Try it.
Exclude the images and transcribe the entries below precisely.

Change detection outputs
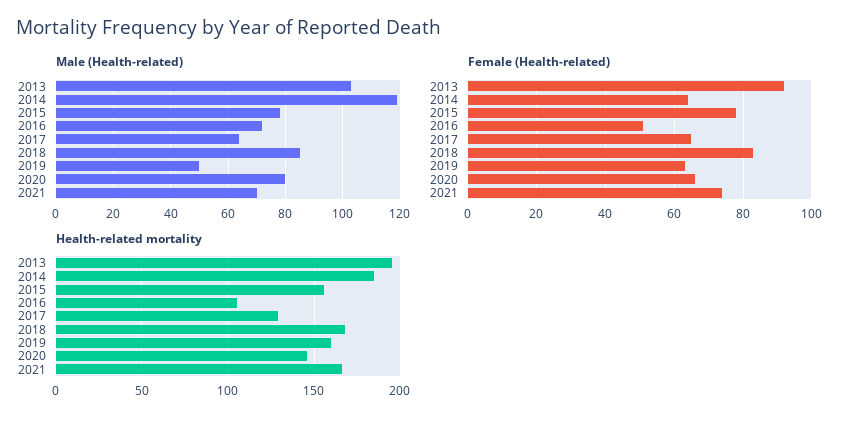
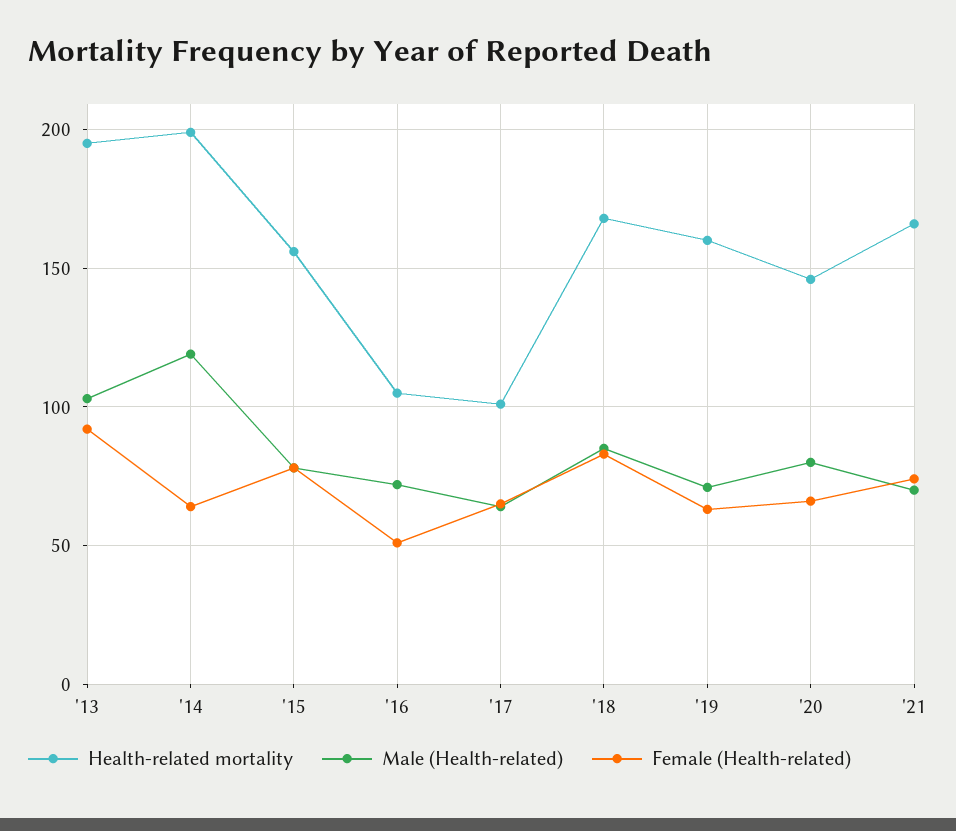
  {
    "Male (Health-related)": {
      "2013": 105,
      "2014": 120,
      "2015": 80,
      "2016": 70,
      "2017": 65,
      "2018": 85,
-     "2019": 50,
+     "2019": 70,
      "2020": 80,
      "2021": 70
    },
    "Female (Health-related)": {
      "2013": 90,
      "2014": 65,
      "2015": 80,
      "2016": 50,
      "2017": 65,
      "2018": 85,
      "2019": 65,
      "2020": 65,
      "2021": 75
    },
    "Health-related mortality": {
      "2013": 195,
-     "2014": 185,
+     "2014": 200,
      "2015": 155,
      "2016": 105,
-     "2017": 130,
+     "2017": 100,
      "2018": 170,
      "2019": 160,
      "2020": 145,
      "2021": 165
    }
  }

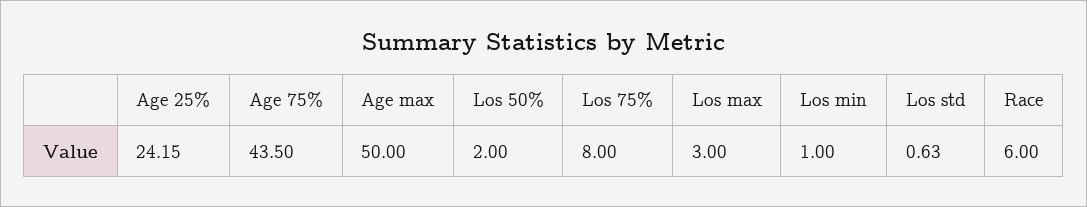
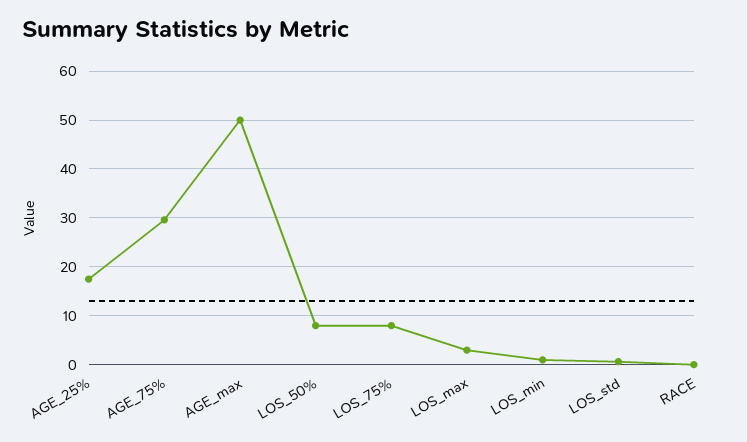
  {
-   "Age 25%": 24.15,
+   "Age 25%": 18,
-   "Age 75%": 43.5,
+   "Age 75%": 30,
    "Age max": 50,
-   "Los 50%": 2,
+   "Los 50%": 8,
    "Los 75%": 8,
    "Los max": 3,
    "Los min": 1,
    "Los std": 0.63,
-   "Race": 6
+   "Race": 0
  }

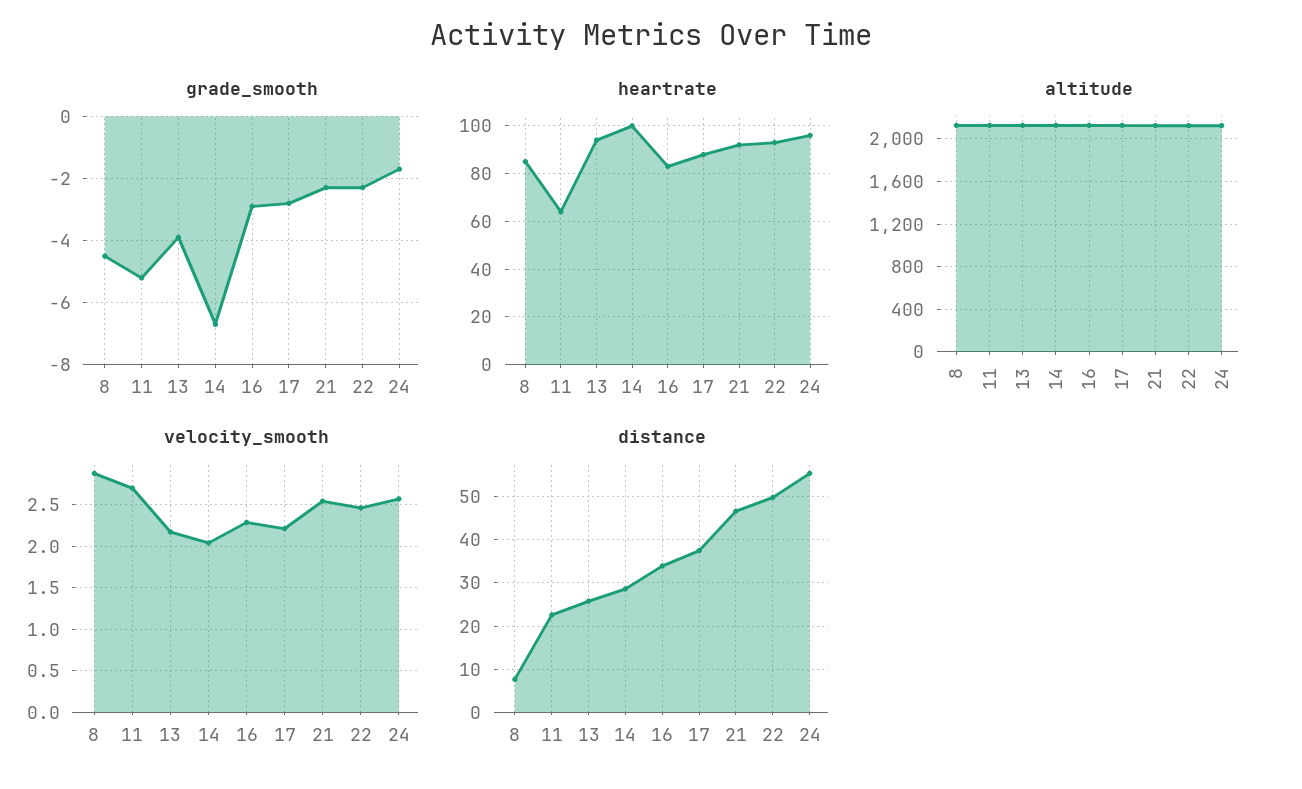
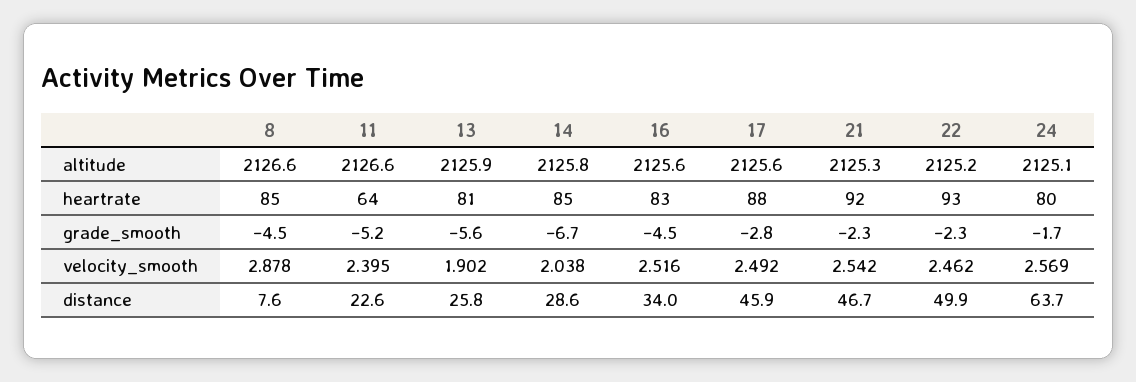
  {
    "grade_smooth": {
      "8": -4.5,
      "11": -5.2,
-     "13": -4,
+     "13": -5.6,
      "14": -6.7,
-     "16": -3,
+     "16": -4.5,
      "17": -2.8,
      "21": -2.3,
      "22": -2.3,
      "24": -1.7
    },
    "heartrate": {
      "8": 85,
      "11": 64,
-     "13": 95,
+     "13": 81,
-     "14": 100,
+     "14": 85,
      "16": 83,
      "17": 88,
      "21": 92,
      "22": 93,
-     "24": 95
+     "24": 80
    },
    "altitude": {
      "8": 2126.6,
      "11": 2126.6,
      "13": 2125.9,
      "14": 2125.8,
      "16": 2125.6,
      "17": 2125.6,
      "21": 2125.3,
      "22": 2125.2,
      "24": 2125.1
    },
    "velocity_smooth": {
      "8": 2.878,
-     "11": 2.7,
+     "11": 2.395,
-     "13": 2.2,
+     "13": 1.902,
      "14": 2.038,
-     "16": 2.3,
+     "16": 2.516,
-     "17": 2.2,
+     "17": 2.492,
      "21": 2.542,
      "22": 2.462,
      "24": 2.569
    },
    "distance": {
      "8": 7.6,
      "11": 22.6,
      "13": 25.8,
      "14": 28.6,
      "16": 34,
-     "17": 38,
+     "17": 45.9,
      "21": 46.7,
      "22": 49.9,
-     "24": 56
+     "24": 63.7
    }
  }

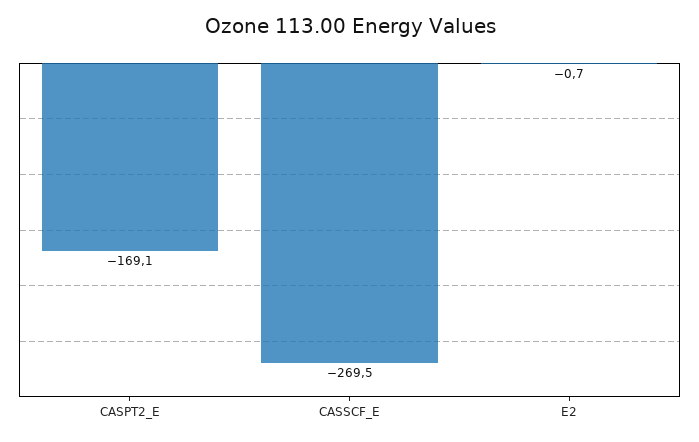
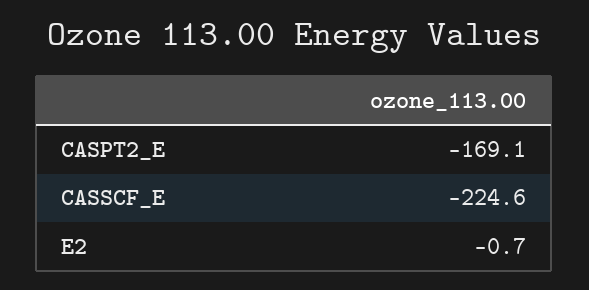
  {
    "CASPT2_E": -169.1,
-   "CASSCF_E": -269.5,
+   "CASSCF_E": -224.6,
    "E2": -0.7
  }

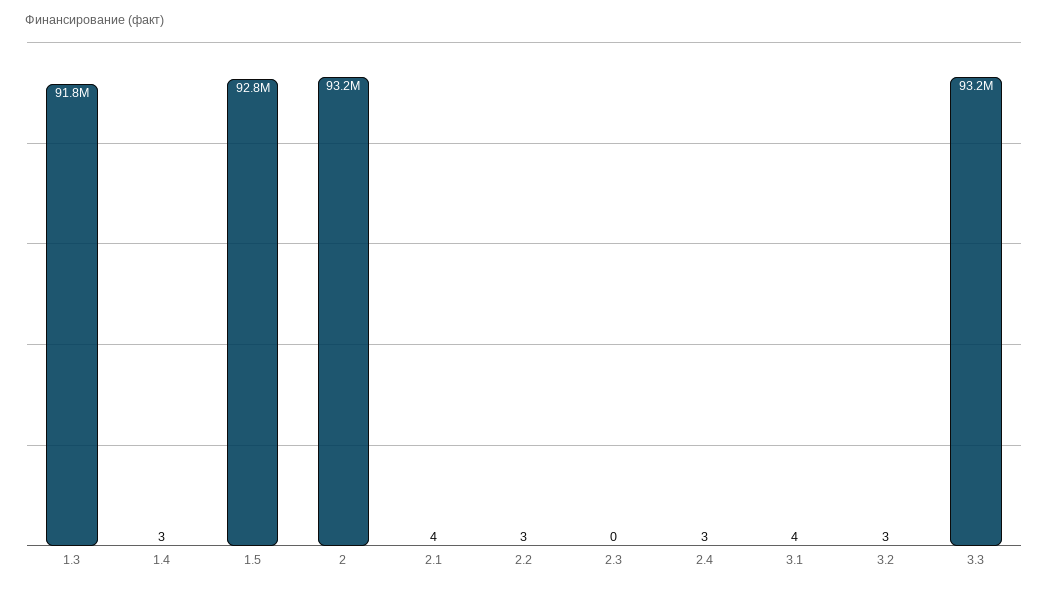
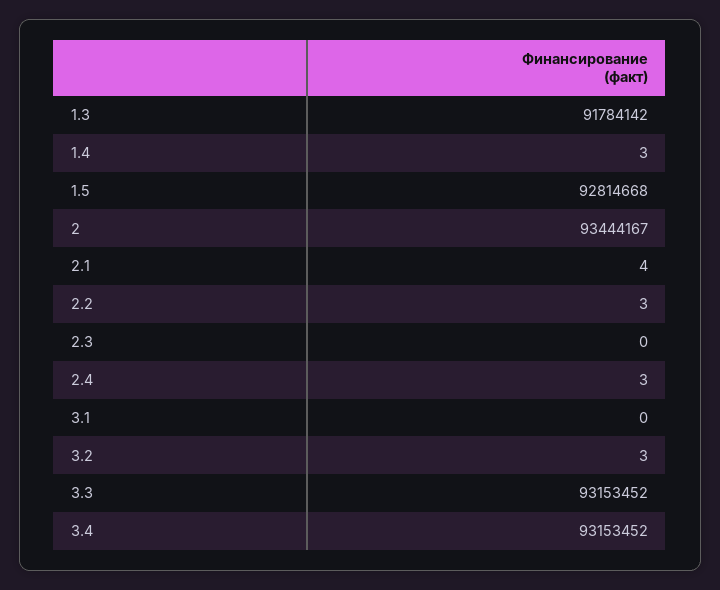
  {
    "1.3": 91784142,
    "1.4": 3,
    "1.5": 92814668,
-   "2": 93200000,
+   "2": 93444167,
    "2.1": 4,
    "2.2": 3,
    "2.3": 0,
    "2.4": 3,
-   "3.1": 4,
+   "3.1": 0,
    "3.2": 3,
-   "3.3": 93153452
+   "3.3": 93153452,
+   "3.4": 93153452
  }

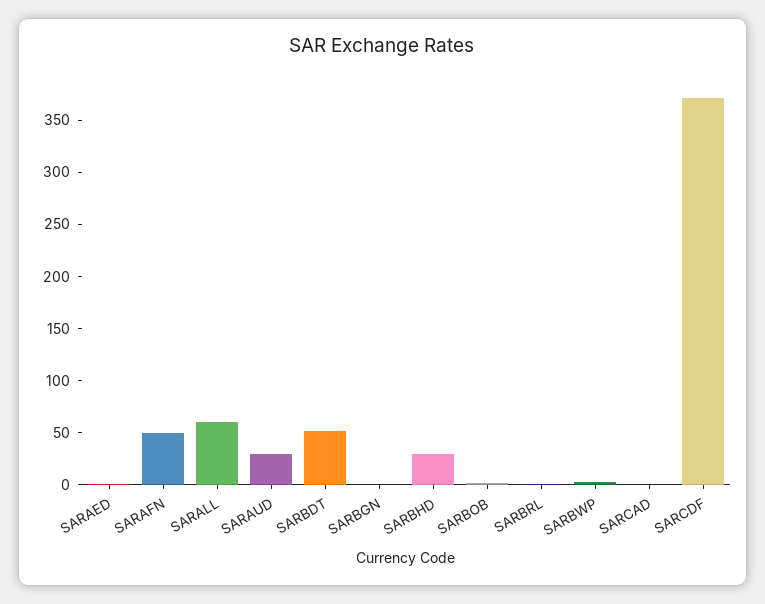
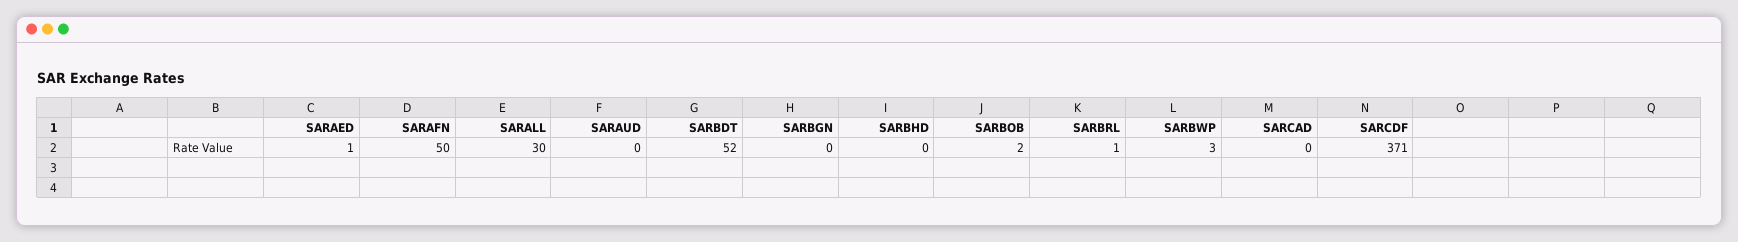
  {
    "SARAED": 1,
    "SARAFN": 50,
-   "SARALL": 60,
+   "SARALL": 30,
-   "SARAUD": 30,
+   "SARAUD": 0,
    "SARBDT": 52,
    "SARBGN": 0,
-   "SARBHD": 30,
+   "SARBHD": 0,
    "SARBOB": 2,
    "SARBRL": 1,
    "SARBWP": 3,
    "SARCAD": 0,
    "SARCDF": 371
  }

Output.
  {
    "Male (Health-related)": {
      "2013": 105,
      "2014": 120,
      "2015": 80,
      "2016": 70,
      "2017": 65,
      "2018": 85,
-     "2019": 50,
+     "2019": 70,
      "2020": 80,
      "2021": 70
    },
    "Female (Health-related)": {
      "2013": 90,
      "2014": 65,
      "2015": 80,
      "2016": 50,
      "2017": 65,
      "2018": 85,
      "2019": 65,
      "2020": 65,
      "2021": 75
    },
    "Health-related mortality": {
      "2013": 195,
-     "2014": 185,
+     "2014": 200,
      "2015": 155,
      "2016": 105,
-     "2017": 130,
+     "2017": 100,
      "2018": 170,
      "2019": 160,
      "2020": 145,
      "2021": 165
    }
  }

  {
-   "Age 25%": 24.15,
+   "Age 25%": 18,
-   "Age 75%": 43.5,
+   "Age 75%": 30,
    "Age max": 50,
-   "Los 50%": 2,
+   "Los 50%": 8,
    "Los 75%": 8,
    "Los max": 3,
    "Los min": 1,
    "Los std": 0.63,
-   "Race": 6
+   "Race": 0
  }

  {
    "grade_smooth": {
      "8": -4.5,
      "11": -5.2,
-     "13": -4,
+     "13": -5.6,
      "14": -6.7,
-     "16": -3,
+     "16": -4.5,
      "17": -2.8,
      "21": -2.3,
      "22": -2.3,
      "24": -1.7
    },
    "heartrate": {
      "8": 85,
      "11": 64,
-     "13": 95,
+     "13": 81,
-     "14": 100,
+     "14": 85,
      "16": 83,
      "17": 88,
      "21": 92,
      "22": 93,
-     "24": 95
+     "24": 80
    },
    "altitude": {
      "8": 2126.6,
      "11": 2126.6,
      "13": 2125.9,
      "14": 2125.8,
      "16": 2125.6,
      "17": 2125.6,
      "21": 2125.3,
      "22": 2125.2,
      "24": 2125.1
    },
    "velocity_smooth": {
      "8": 2.878,
-     "11": 2.7,
+     "11": 2.395,
-     "13": 2.2,
+     "13": 1.902,
      "14": 2.038,
-     "16": 2.3,
+     "16": 2.516,
-     "17": 2.2,
+     "17": 2.492,
      "21": 2.542,
      "22": 2.462,
      "24": 2.569
    },
    "distance": {
      "8": 7.6,
      "11": 22.6,
      "13": 25.8,
      "14": 28.6,
      "16": 34,
-     "17": 38,
+     "17": 45.9,
      "21": 46.7,
      "22": 49.9,
-     "24": 56
+     "24": 63.7
    }
  }

  {
    "CASPT2_E": -169.1,
-   "CASSCF_E": -269.5,
+   "CASSCF_E": -224.6,
    "E2": -0.7
  }

  {
    "1.3": 91784142,
    "1.4": 3,
    "1.5": 92814668,
-   "2": 93200000,
+   "2": 93444167,
    "2.1": 4,
    "2.2": 3,
    "2.3": 0,
    "2.4": 3,
-   "3.1": 4,
+   "3.1": 0,
    "3.2": 3,
-   "3.3": 93153452
+   "3.3": 93153452,
+   "3.4": 93153452
  }

  {
    "SARAED": 1,
    "SARAFN": 50,
-   "SARALL": 60,
+   "SARALL": 30,
-   "SARAUD": 30,
+   "SARAUD": 0,
    "SARBDT": 52,
    "SARBGN": 0,
-   "SARBHD": 30,
+   "SARBHD": 0,
    "SARBOB": 2,
    "SARBRL": 1,
    "SARBWP": 3,
    "SARCAD": 0,
    "SARCDF": 371
  }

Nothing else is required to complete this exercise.